:: What is required ::
Would you return the data exactly as given, except for its pictures?

:: Record extracts ::
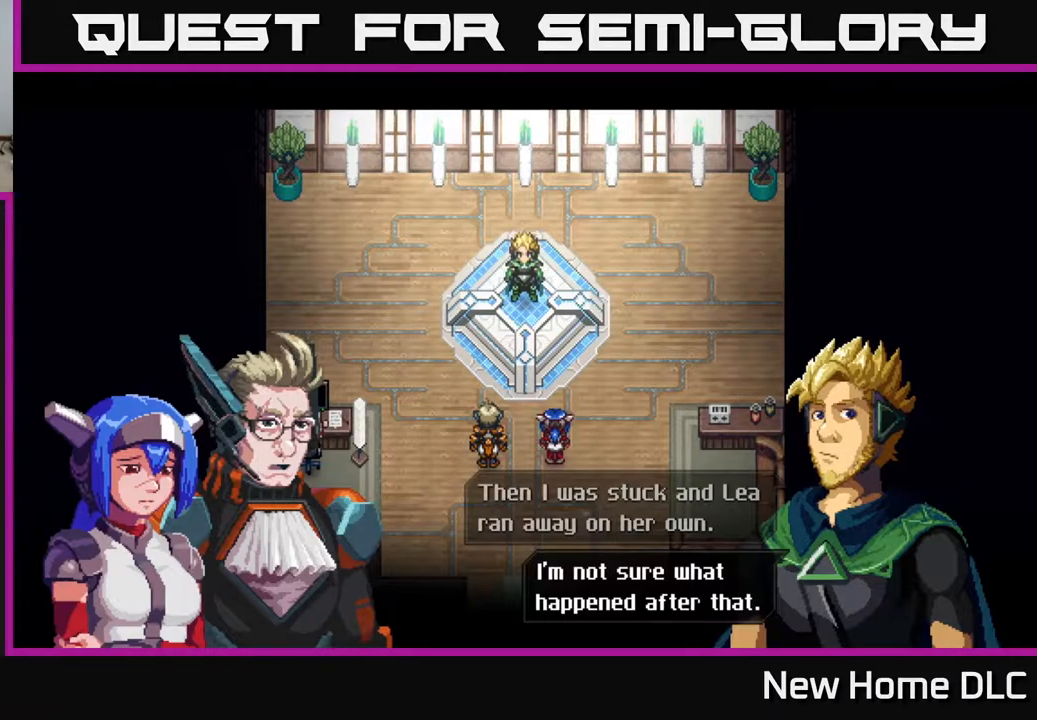
{"buttons": [], "left_stick": "center", "right_stick": "center", "events": []}
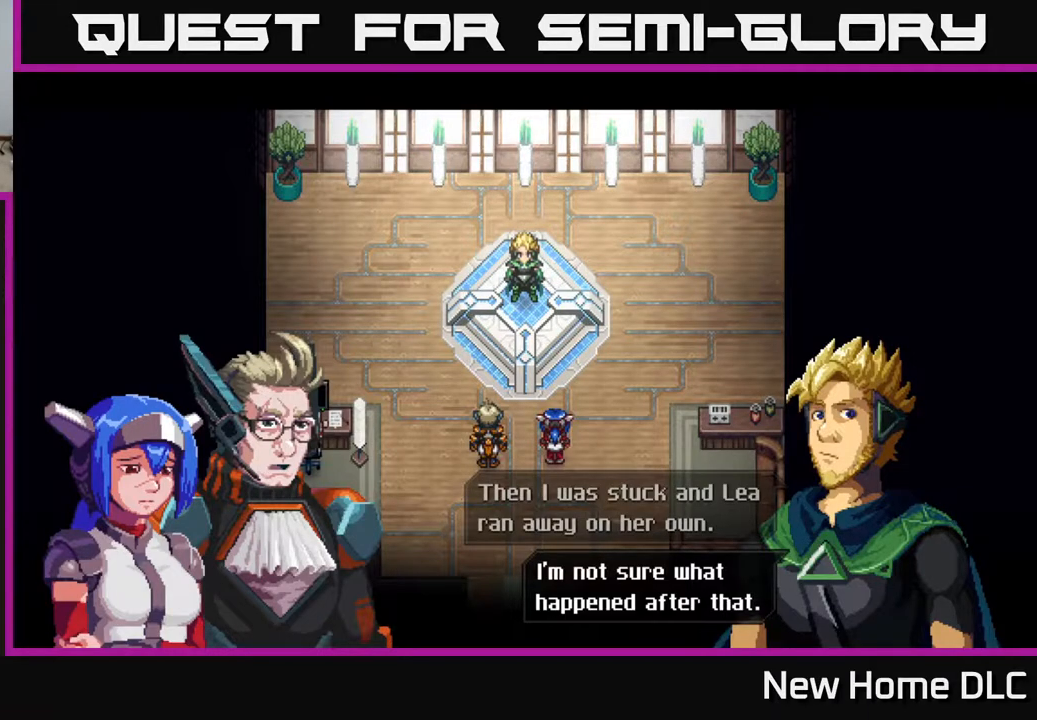
{"buttons": [], "left_stick": "center", "right_stick": "center", "events": [[233, "A", "down"], [317, "A", "up"]]}
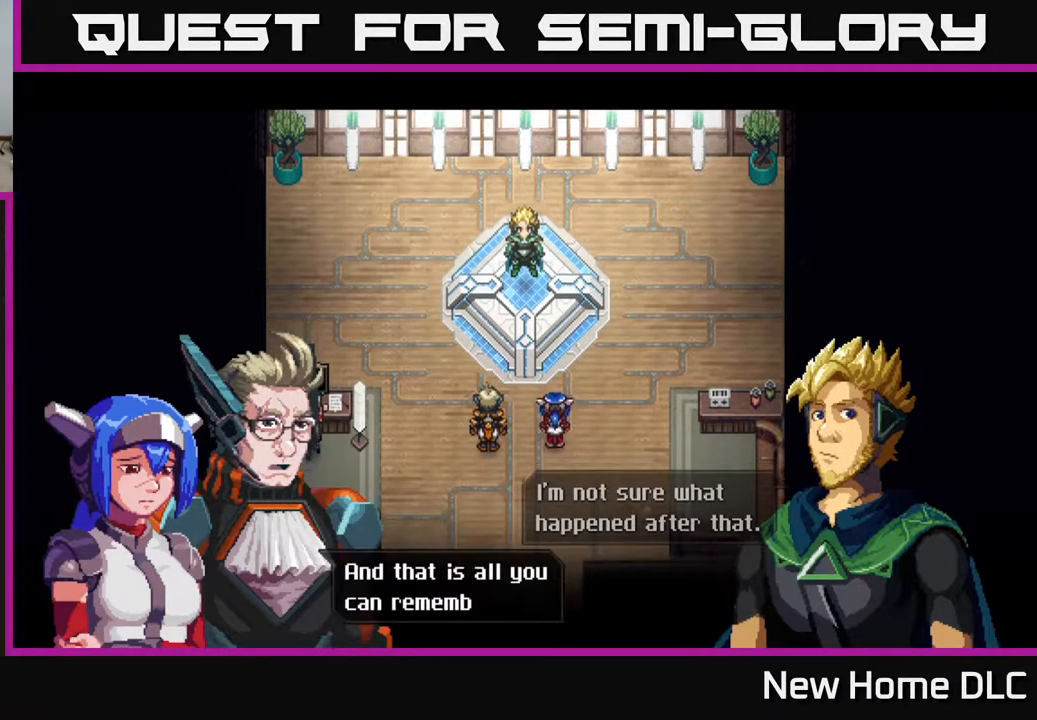
{"buttons": [], "left_stick": "center", "right_stick": "center", "events": []}
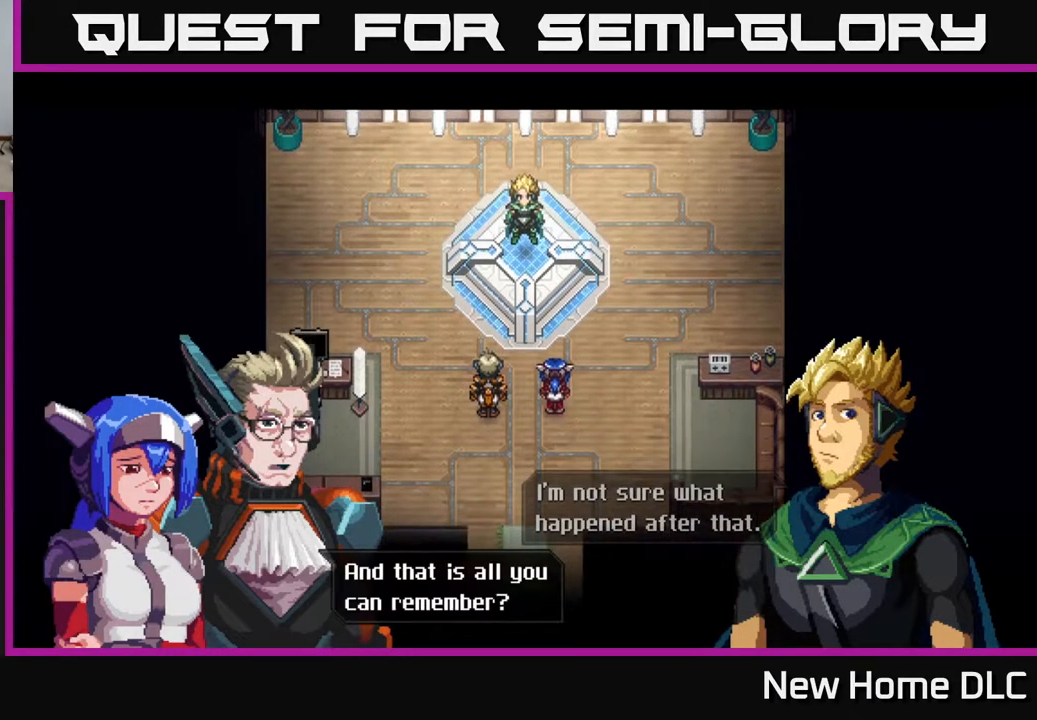
{"buttons": [], "left_stick": "center", "right_stick": "center", "events": [[183, "A", "down"], [283, "A", "up"]]}
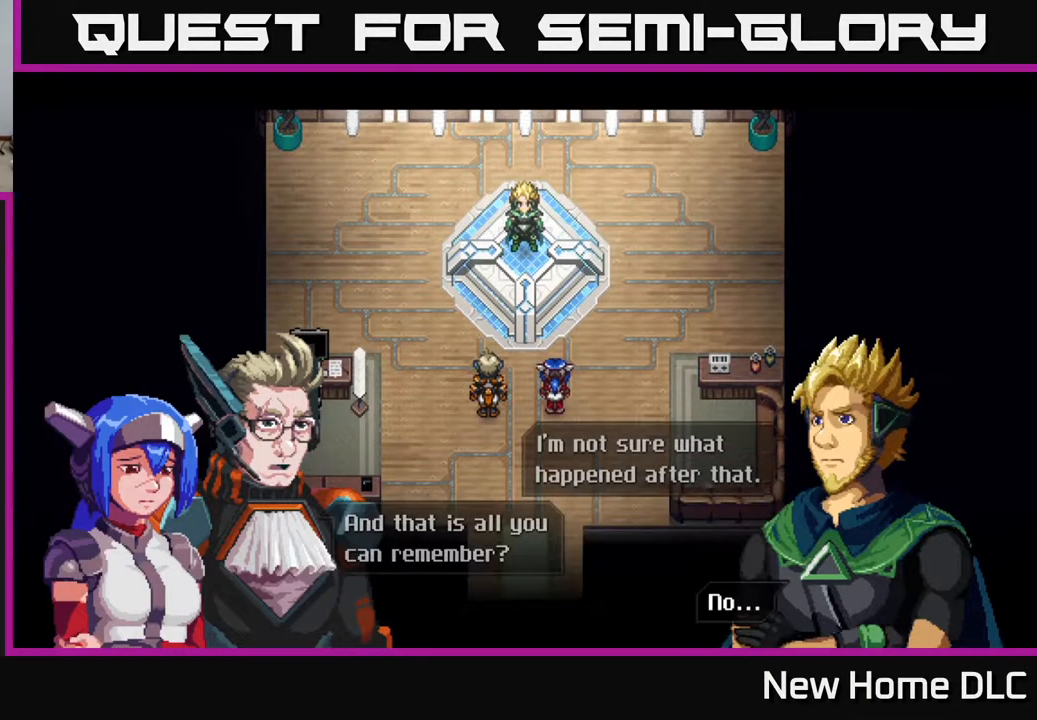
{"buttons": [], "left_stick": "center", "right_stick": "center", "events": [[300, "A", "down"], [417, "A", "up"]]}
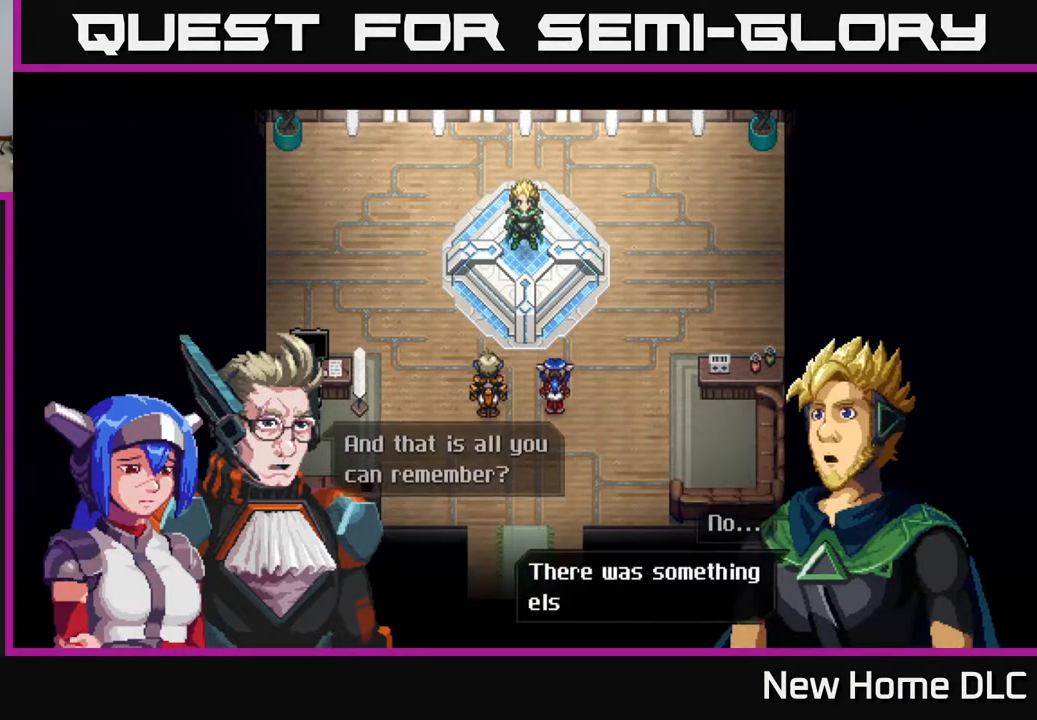
{"buttons": [], "left_stick": "center", "right_stick": "center", "events": []}
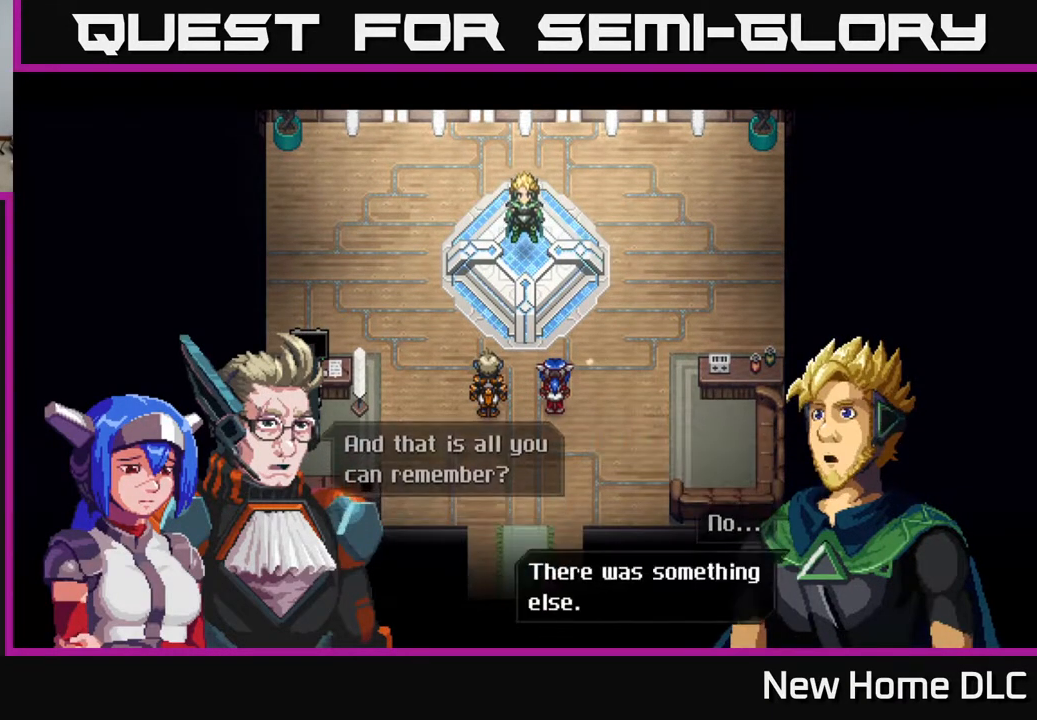
{"buttons": [], "left_stick": "center", "right_stick": "center", "events": [[50, "A", "down"], [167, "A", "up"]]}
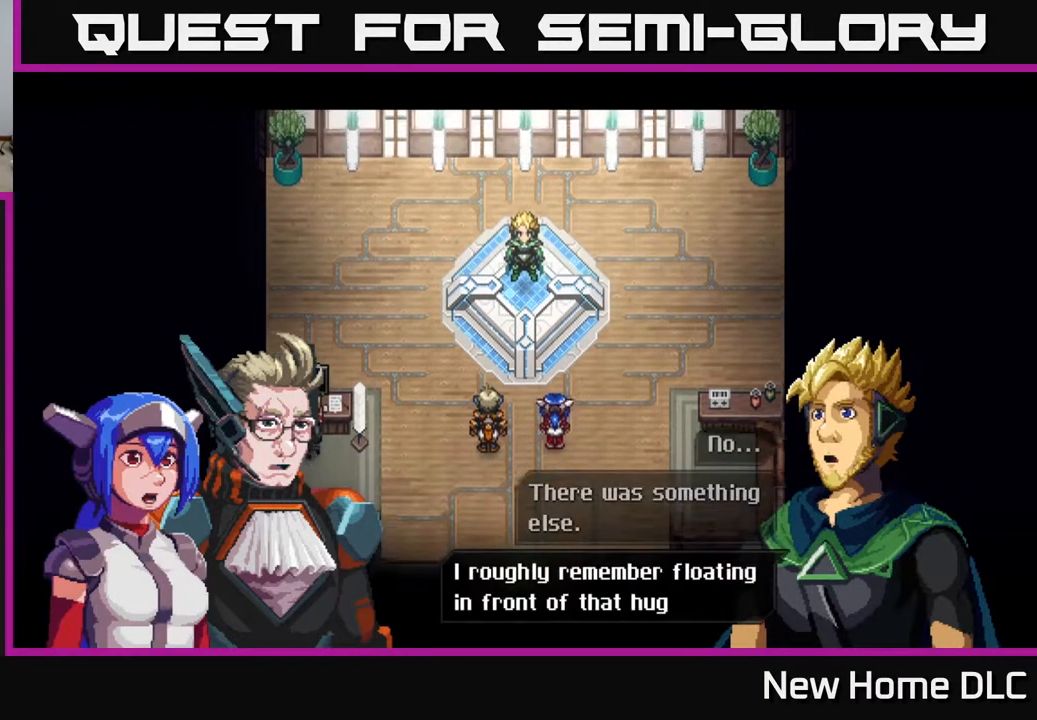
{"buttons": [], "left_stick": "center", "right_stick": "center", "events": []}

:: Answer ::
{"buttons": [], "left_stick": "center", "right_stick": "center", "events": []}
{"buttons": [], "left_stick": "center", "right_stick": "center", "events": [[233, "A", "down"], [317, "A", "up"]]}
{"buttons": [], "left_stick": "center", "right_stick": "center", "events": []}
{"buttons": [], "left_stick": "center", "right_stick": "center", "events": [[183, "A", "down"], [283, "A", "up"]]}
{"buttons": [], "left_stick": "center", "right_stick": "center", "events": [[300, "A", "down"], [417, "A", "up"]]}
{"buttons": [], "left_stick": "center", "right_stick": "center", "events": []}
{"buttons": [], "left_stick": "center", "right_stick": "center", "events": [[50, "A", "down"], [167, "A", "up"]]}
{"buttons": [], "left_stick": "center", "right_stick": "center", "events": []}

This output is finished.